Figure 11-12 Role of skeletal muscles and valves in blood return. (A) Contracting skeletal muscle compresses the vein and drives blood forward, opening the proximal valve, while the distal valve closes to prevent backflow of blood. (B) When the muscle relaxes again, the distal valve opens, and the proximal valve closes until blood moving in the vein forces it open again.
The ventricles regularly pump blood into the arteries about 70 to 80 times a minute. The force of ventricular contraction starts a wave of increased pressure that begins at the heart and travels along the arteries. This wave, called the pulse, can be felt in any artery that is relatively close to the surface, particularly if the vessel can be pressed down against a bone.
At the wrist, the radial artery passes over the bone on the forearm’s thumb side, and the pulse is most commonly obtained here. Other vessels sometimes used for taking the pulse are the carotid artery in the neck and the dorsalis pedis on the top of the foot. Normally, the pulse rate is the same as the heart rate, but if a heartbeat is abnormally weak, or if the artery is obstructed, the beat may not be detected as a pulse. In checking another person’s pulse, it is important to use your second or third finger. If you use your thumb, you may find that you are getting your own pulse. When taking a pulse, it is important to gauge the strength as well as the regularity and rate.
Pulse Rate Various factors may influence the pulse rate:
* The pulse is somewhat faster in small people than in large people and usually is slightly faster in women than in men.
* In a newborn infant, the rate may be from 120 to 140 beats/minute.

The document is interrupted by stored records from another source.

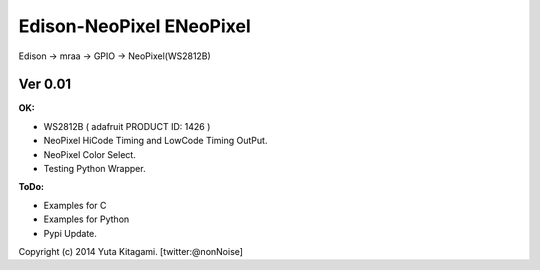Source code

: ================================================================================
Edison-NeoPixel ENeoPixel
================================================================================


Edison -> mraa -> GPIO -> NeoPixel(WS2812B)



Ver 0.01
----------------------------------------

:OK:

- WS2812B ( adafruit PRODUCT ID: 1426 )

- NeoPixel HiCode Timing and LowCode Timing OutPut.

- NeoPixel Color Select.

- Testing Python Wrapper.

:ToDo:

- Examples for C

- Examples for Python

- Pypi Update.


Copyright (c) 2014 Yuta Kitagami. [twitter:@nonNoise]

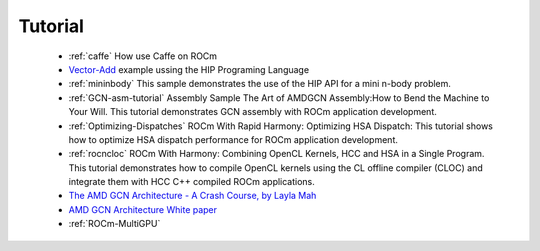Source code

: .. _Tutorial:

=====================
Tutorial
=====================


  * :ref:`caffe` How use Caffe on ROCm

  *  `Vector-Add <https://github.com/ROCm-Developer-Tools/HIP-Examples/tree/master/vectorAdd>`_ example ussing the HIP 	Programing 	 Language

  * :ref:`mininbody` This sample demonstrates the use of the HIP API for a mini n-body problem.

  * :ref:`GCN-asm-tutorial` Assembly Sample The Art of AMDGCN Assembly:How to Bend the Machine to Your Will. This tutorial 	   	demonstrates GCN assembly with ROCm application development.

  * :ref:`Optimizing-Dispatches` ROCm With Rapid Harmony: Optimizing HSA Dispatch: This tutorial shows how to 	optimize HSA dispatch 	   performance for ROCm application development.

  * :ref:`rocncloc` ROCm With Harmony: Combining OpenCL Kernels, HCC and HSA in a Single Program. This tutorial 	      	   	demonstrates how to compile OpenCL kernels using the CL offline compiler (CLOC) and integrate them with HCC C++ compiled ROCm    	   applications.

  * `The AMD GCN Architecture - A Crash Course, by Layla Mah <https://www.slideshare.net/DevCentralAMD/gs4106-the-amd-gcn-architecture-a-crash-course-by-layla-mah>`_

  * `AMD GCN Architecture White paper <https://www.amd.com/Documents/GCN_Architecture_whitepaper.pdf>`_

  * :ref:`ROCm-MultiGPU`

As the child grows, the rate tends to become slower.
* Muscular activity influences the pulse rate. During sleep, the pulse may slow down to 60 beats/minute, whereas during strenuous exercise, the rate may go up to well over 100 beats/minute. For a person in good condition, the pulse does not go up as rapidly as it does in an inactive person, and it returns to a resting rate more quickly after exercise.
* Emotional disturbances may increase the pulse rate.
* In many infections, the pulse rate increases with the increase in temperature.
* An excessive amount of secretion from the thyroid gland may cause a rapid pulse.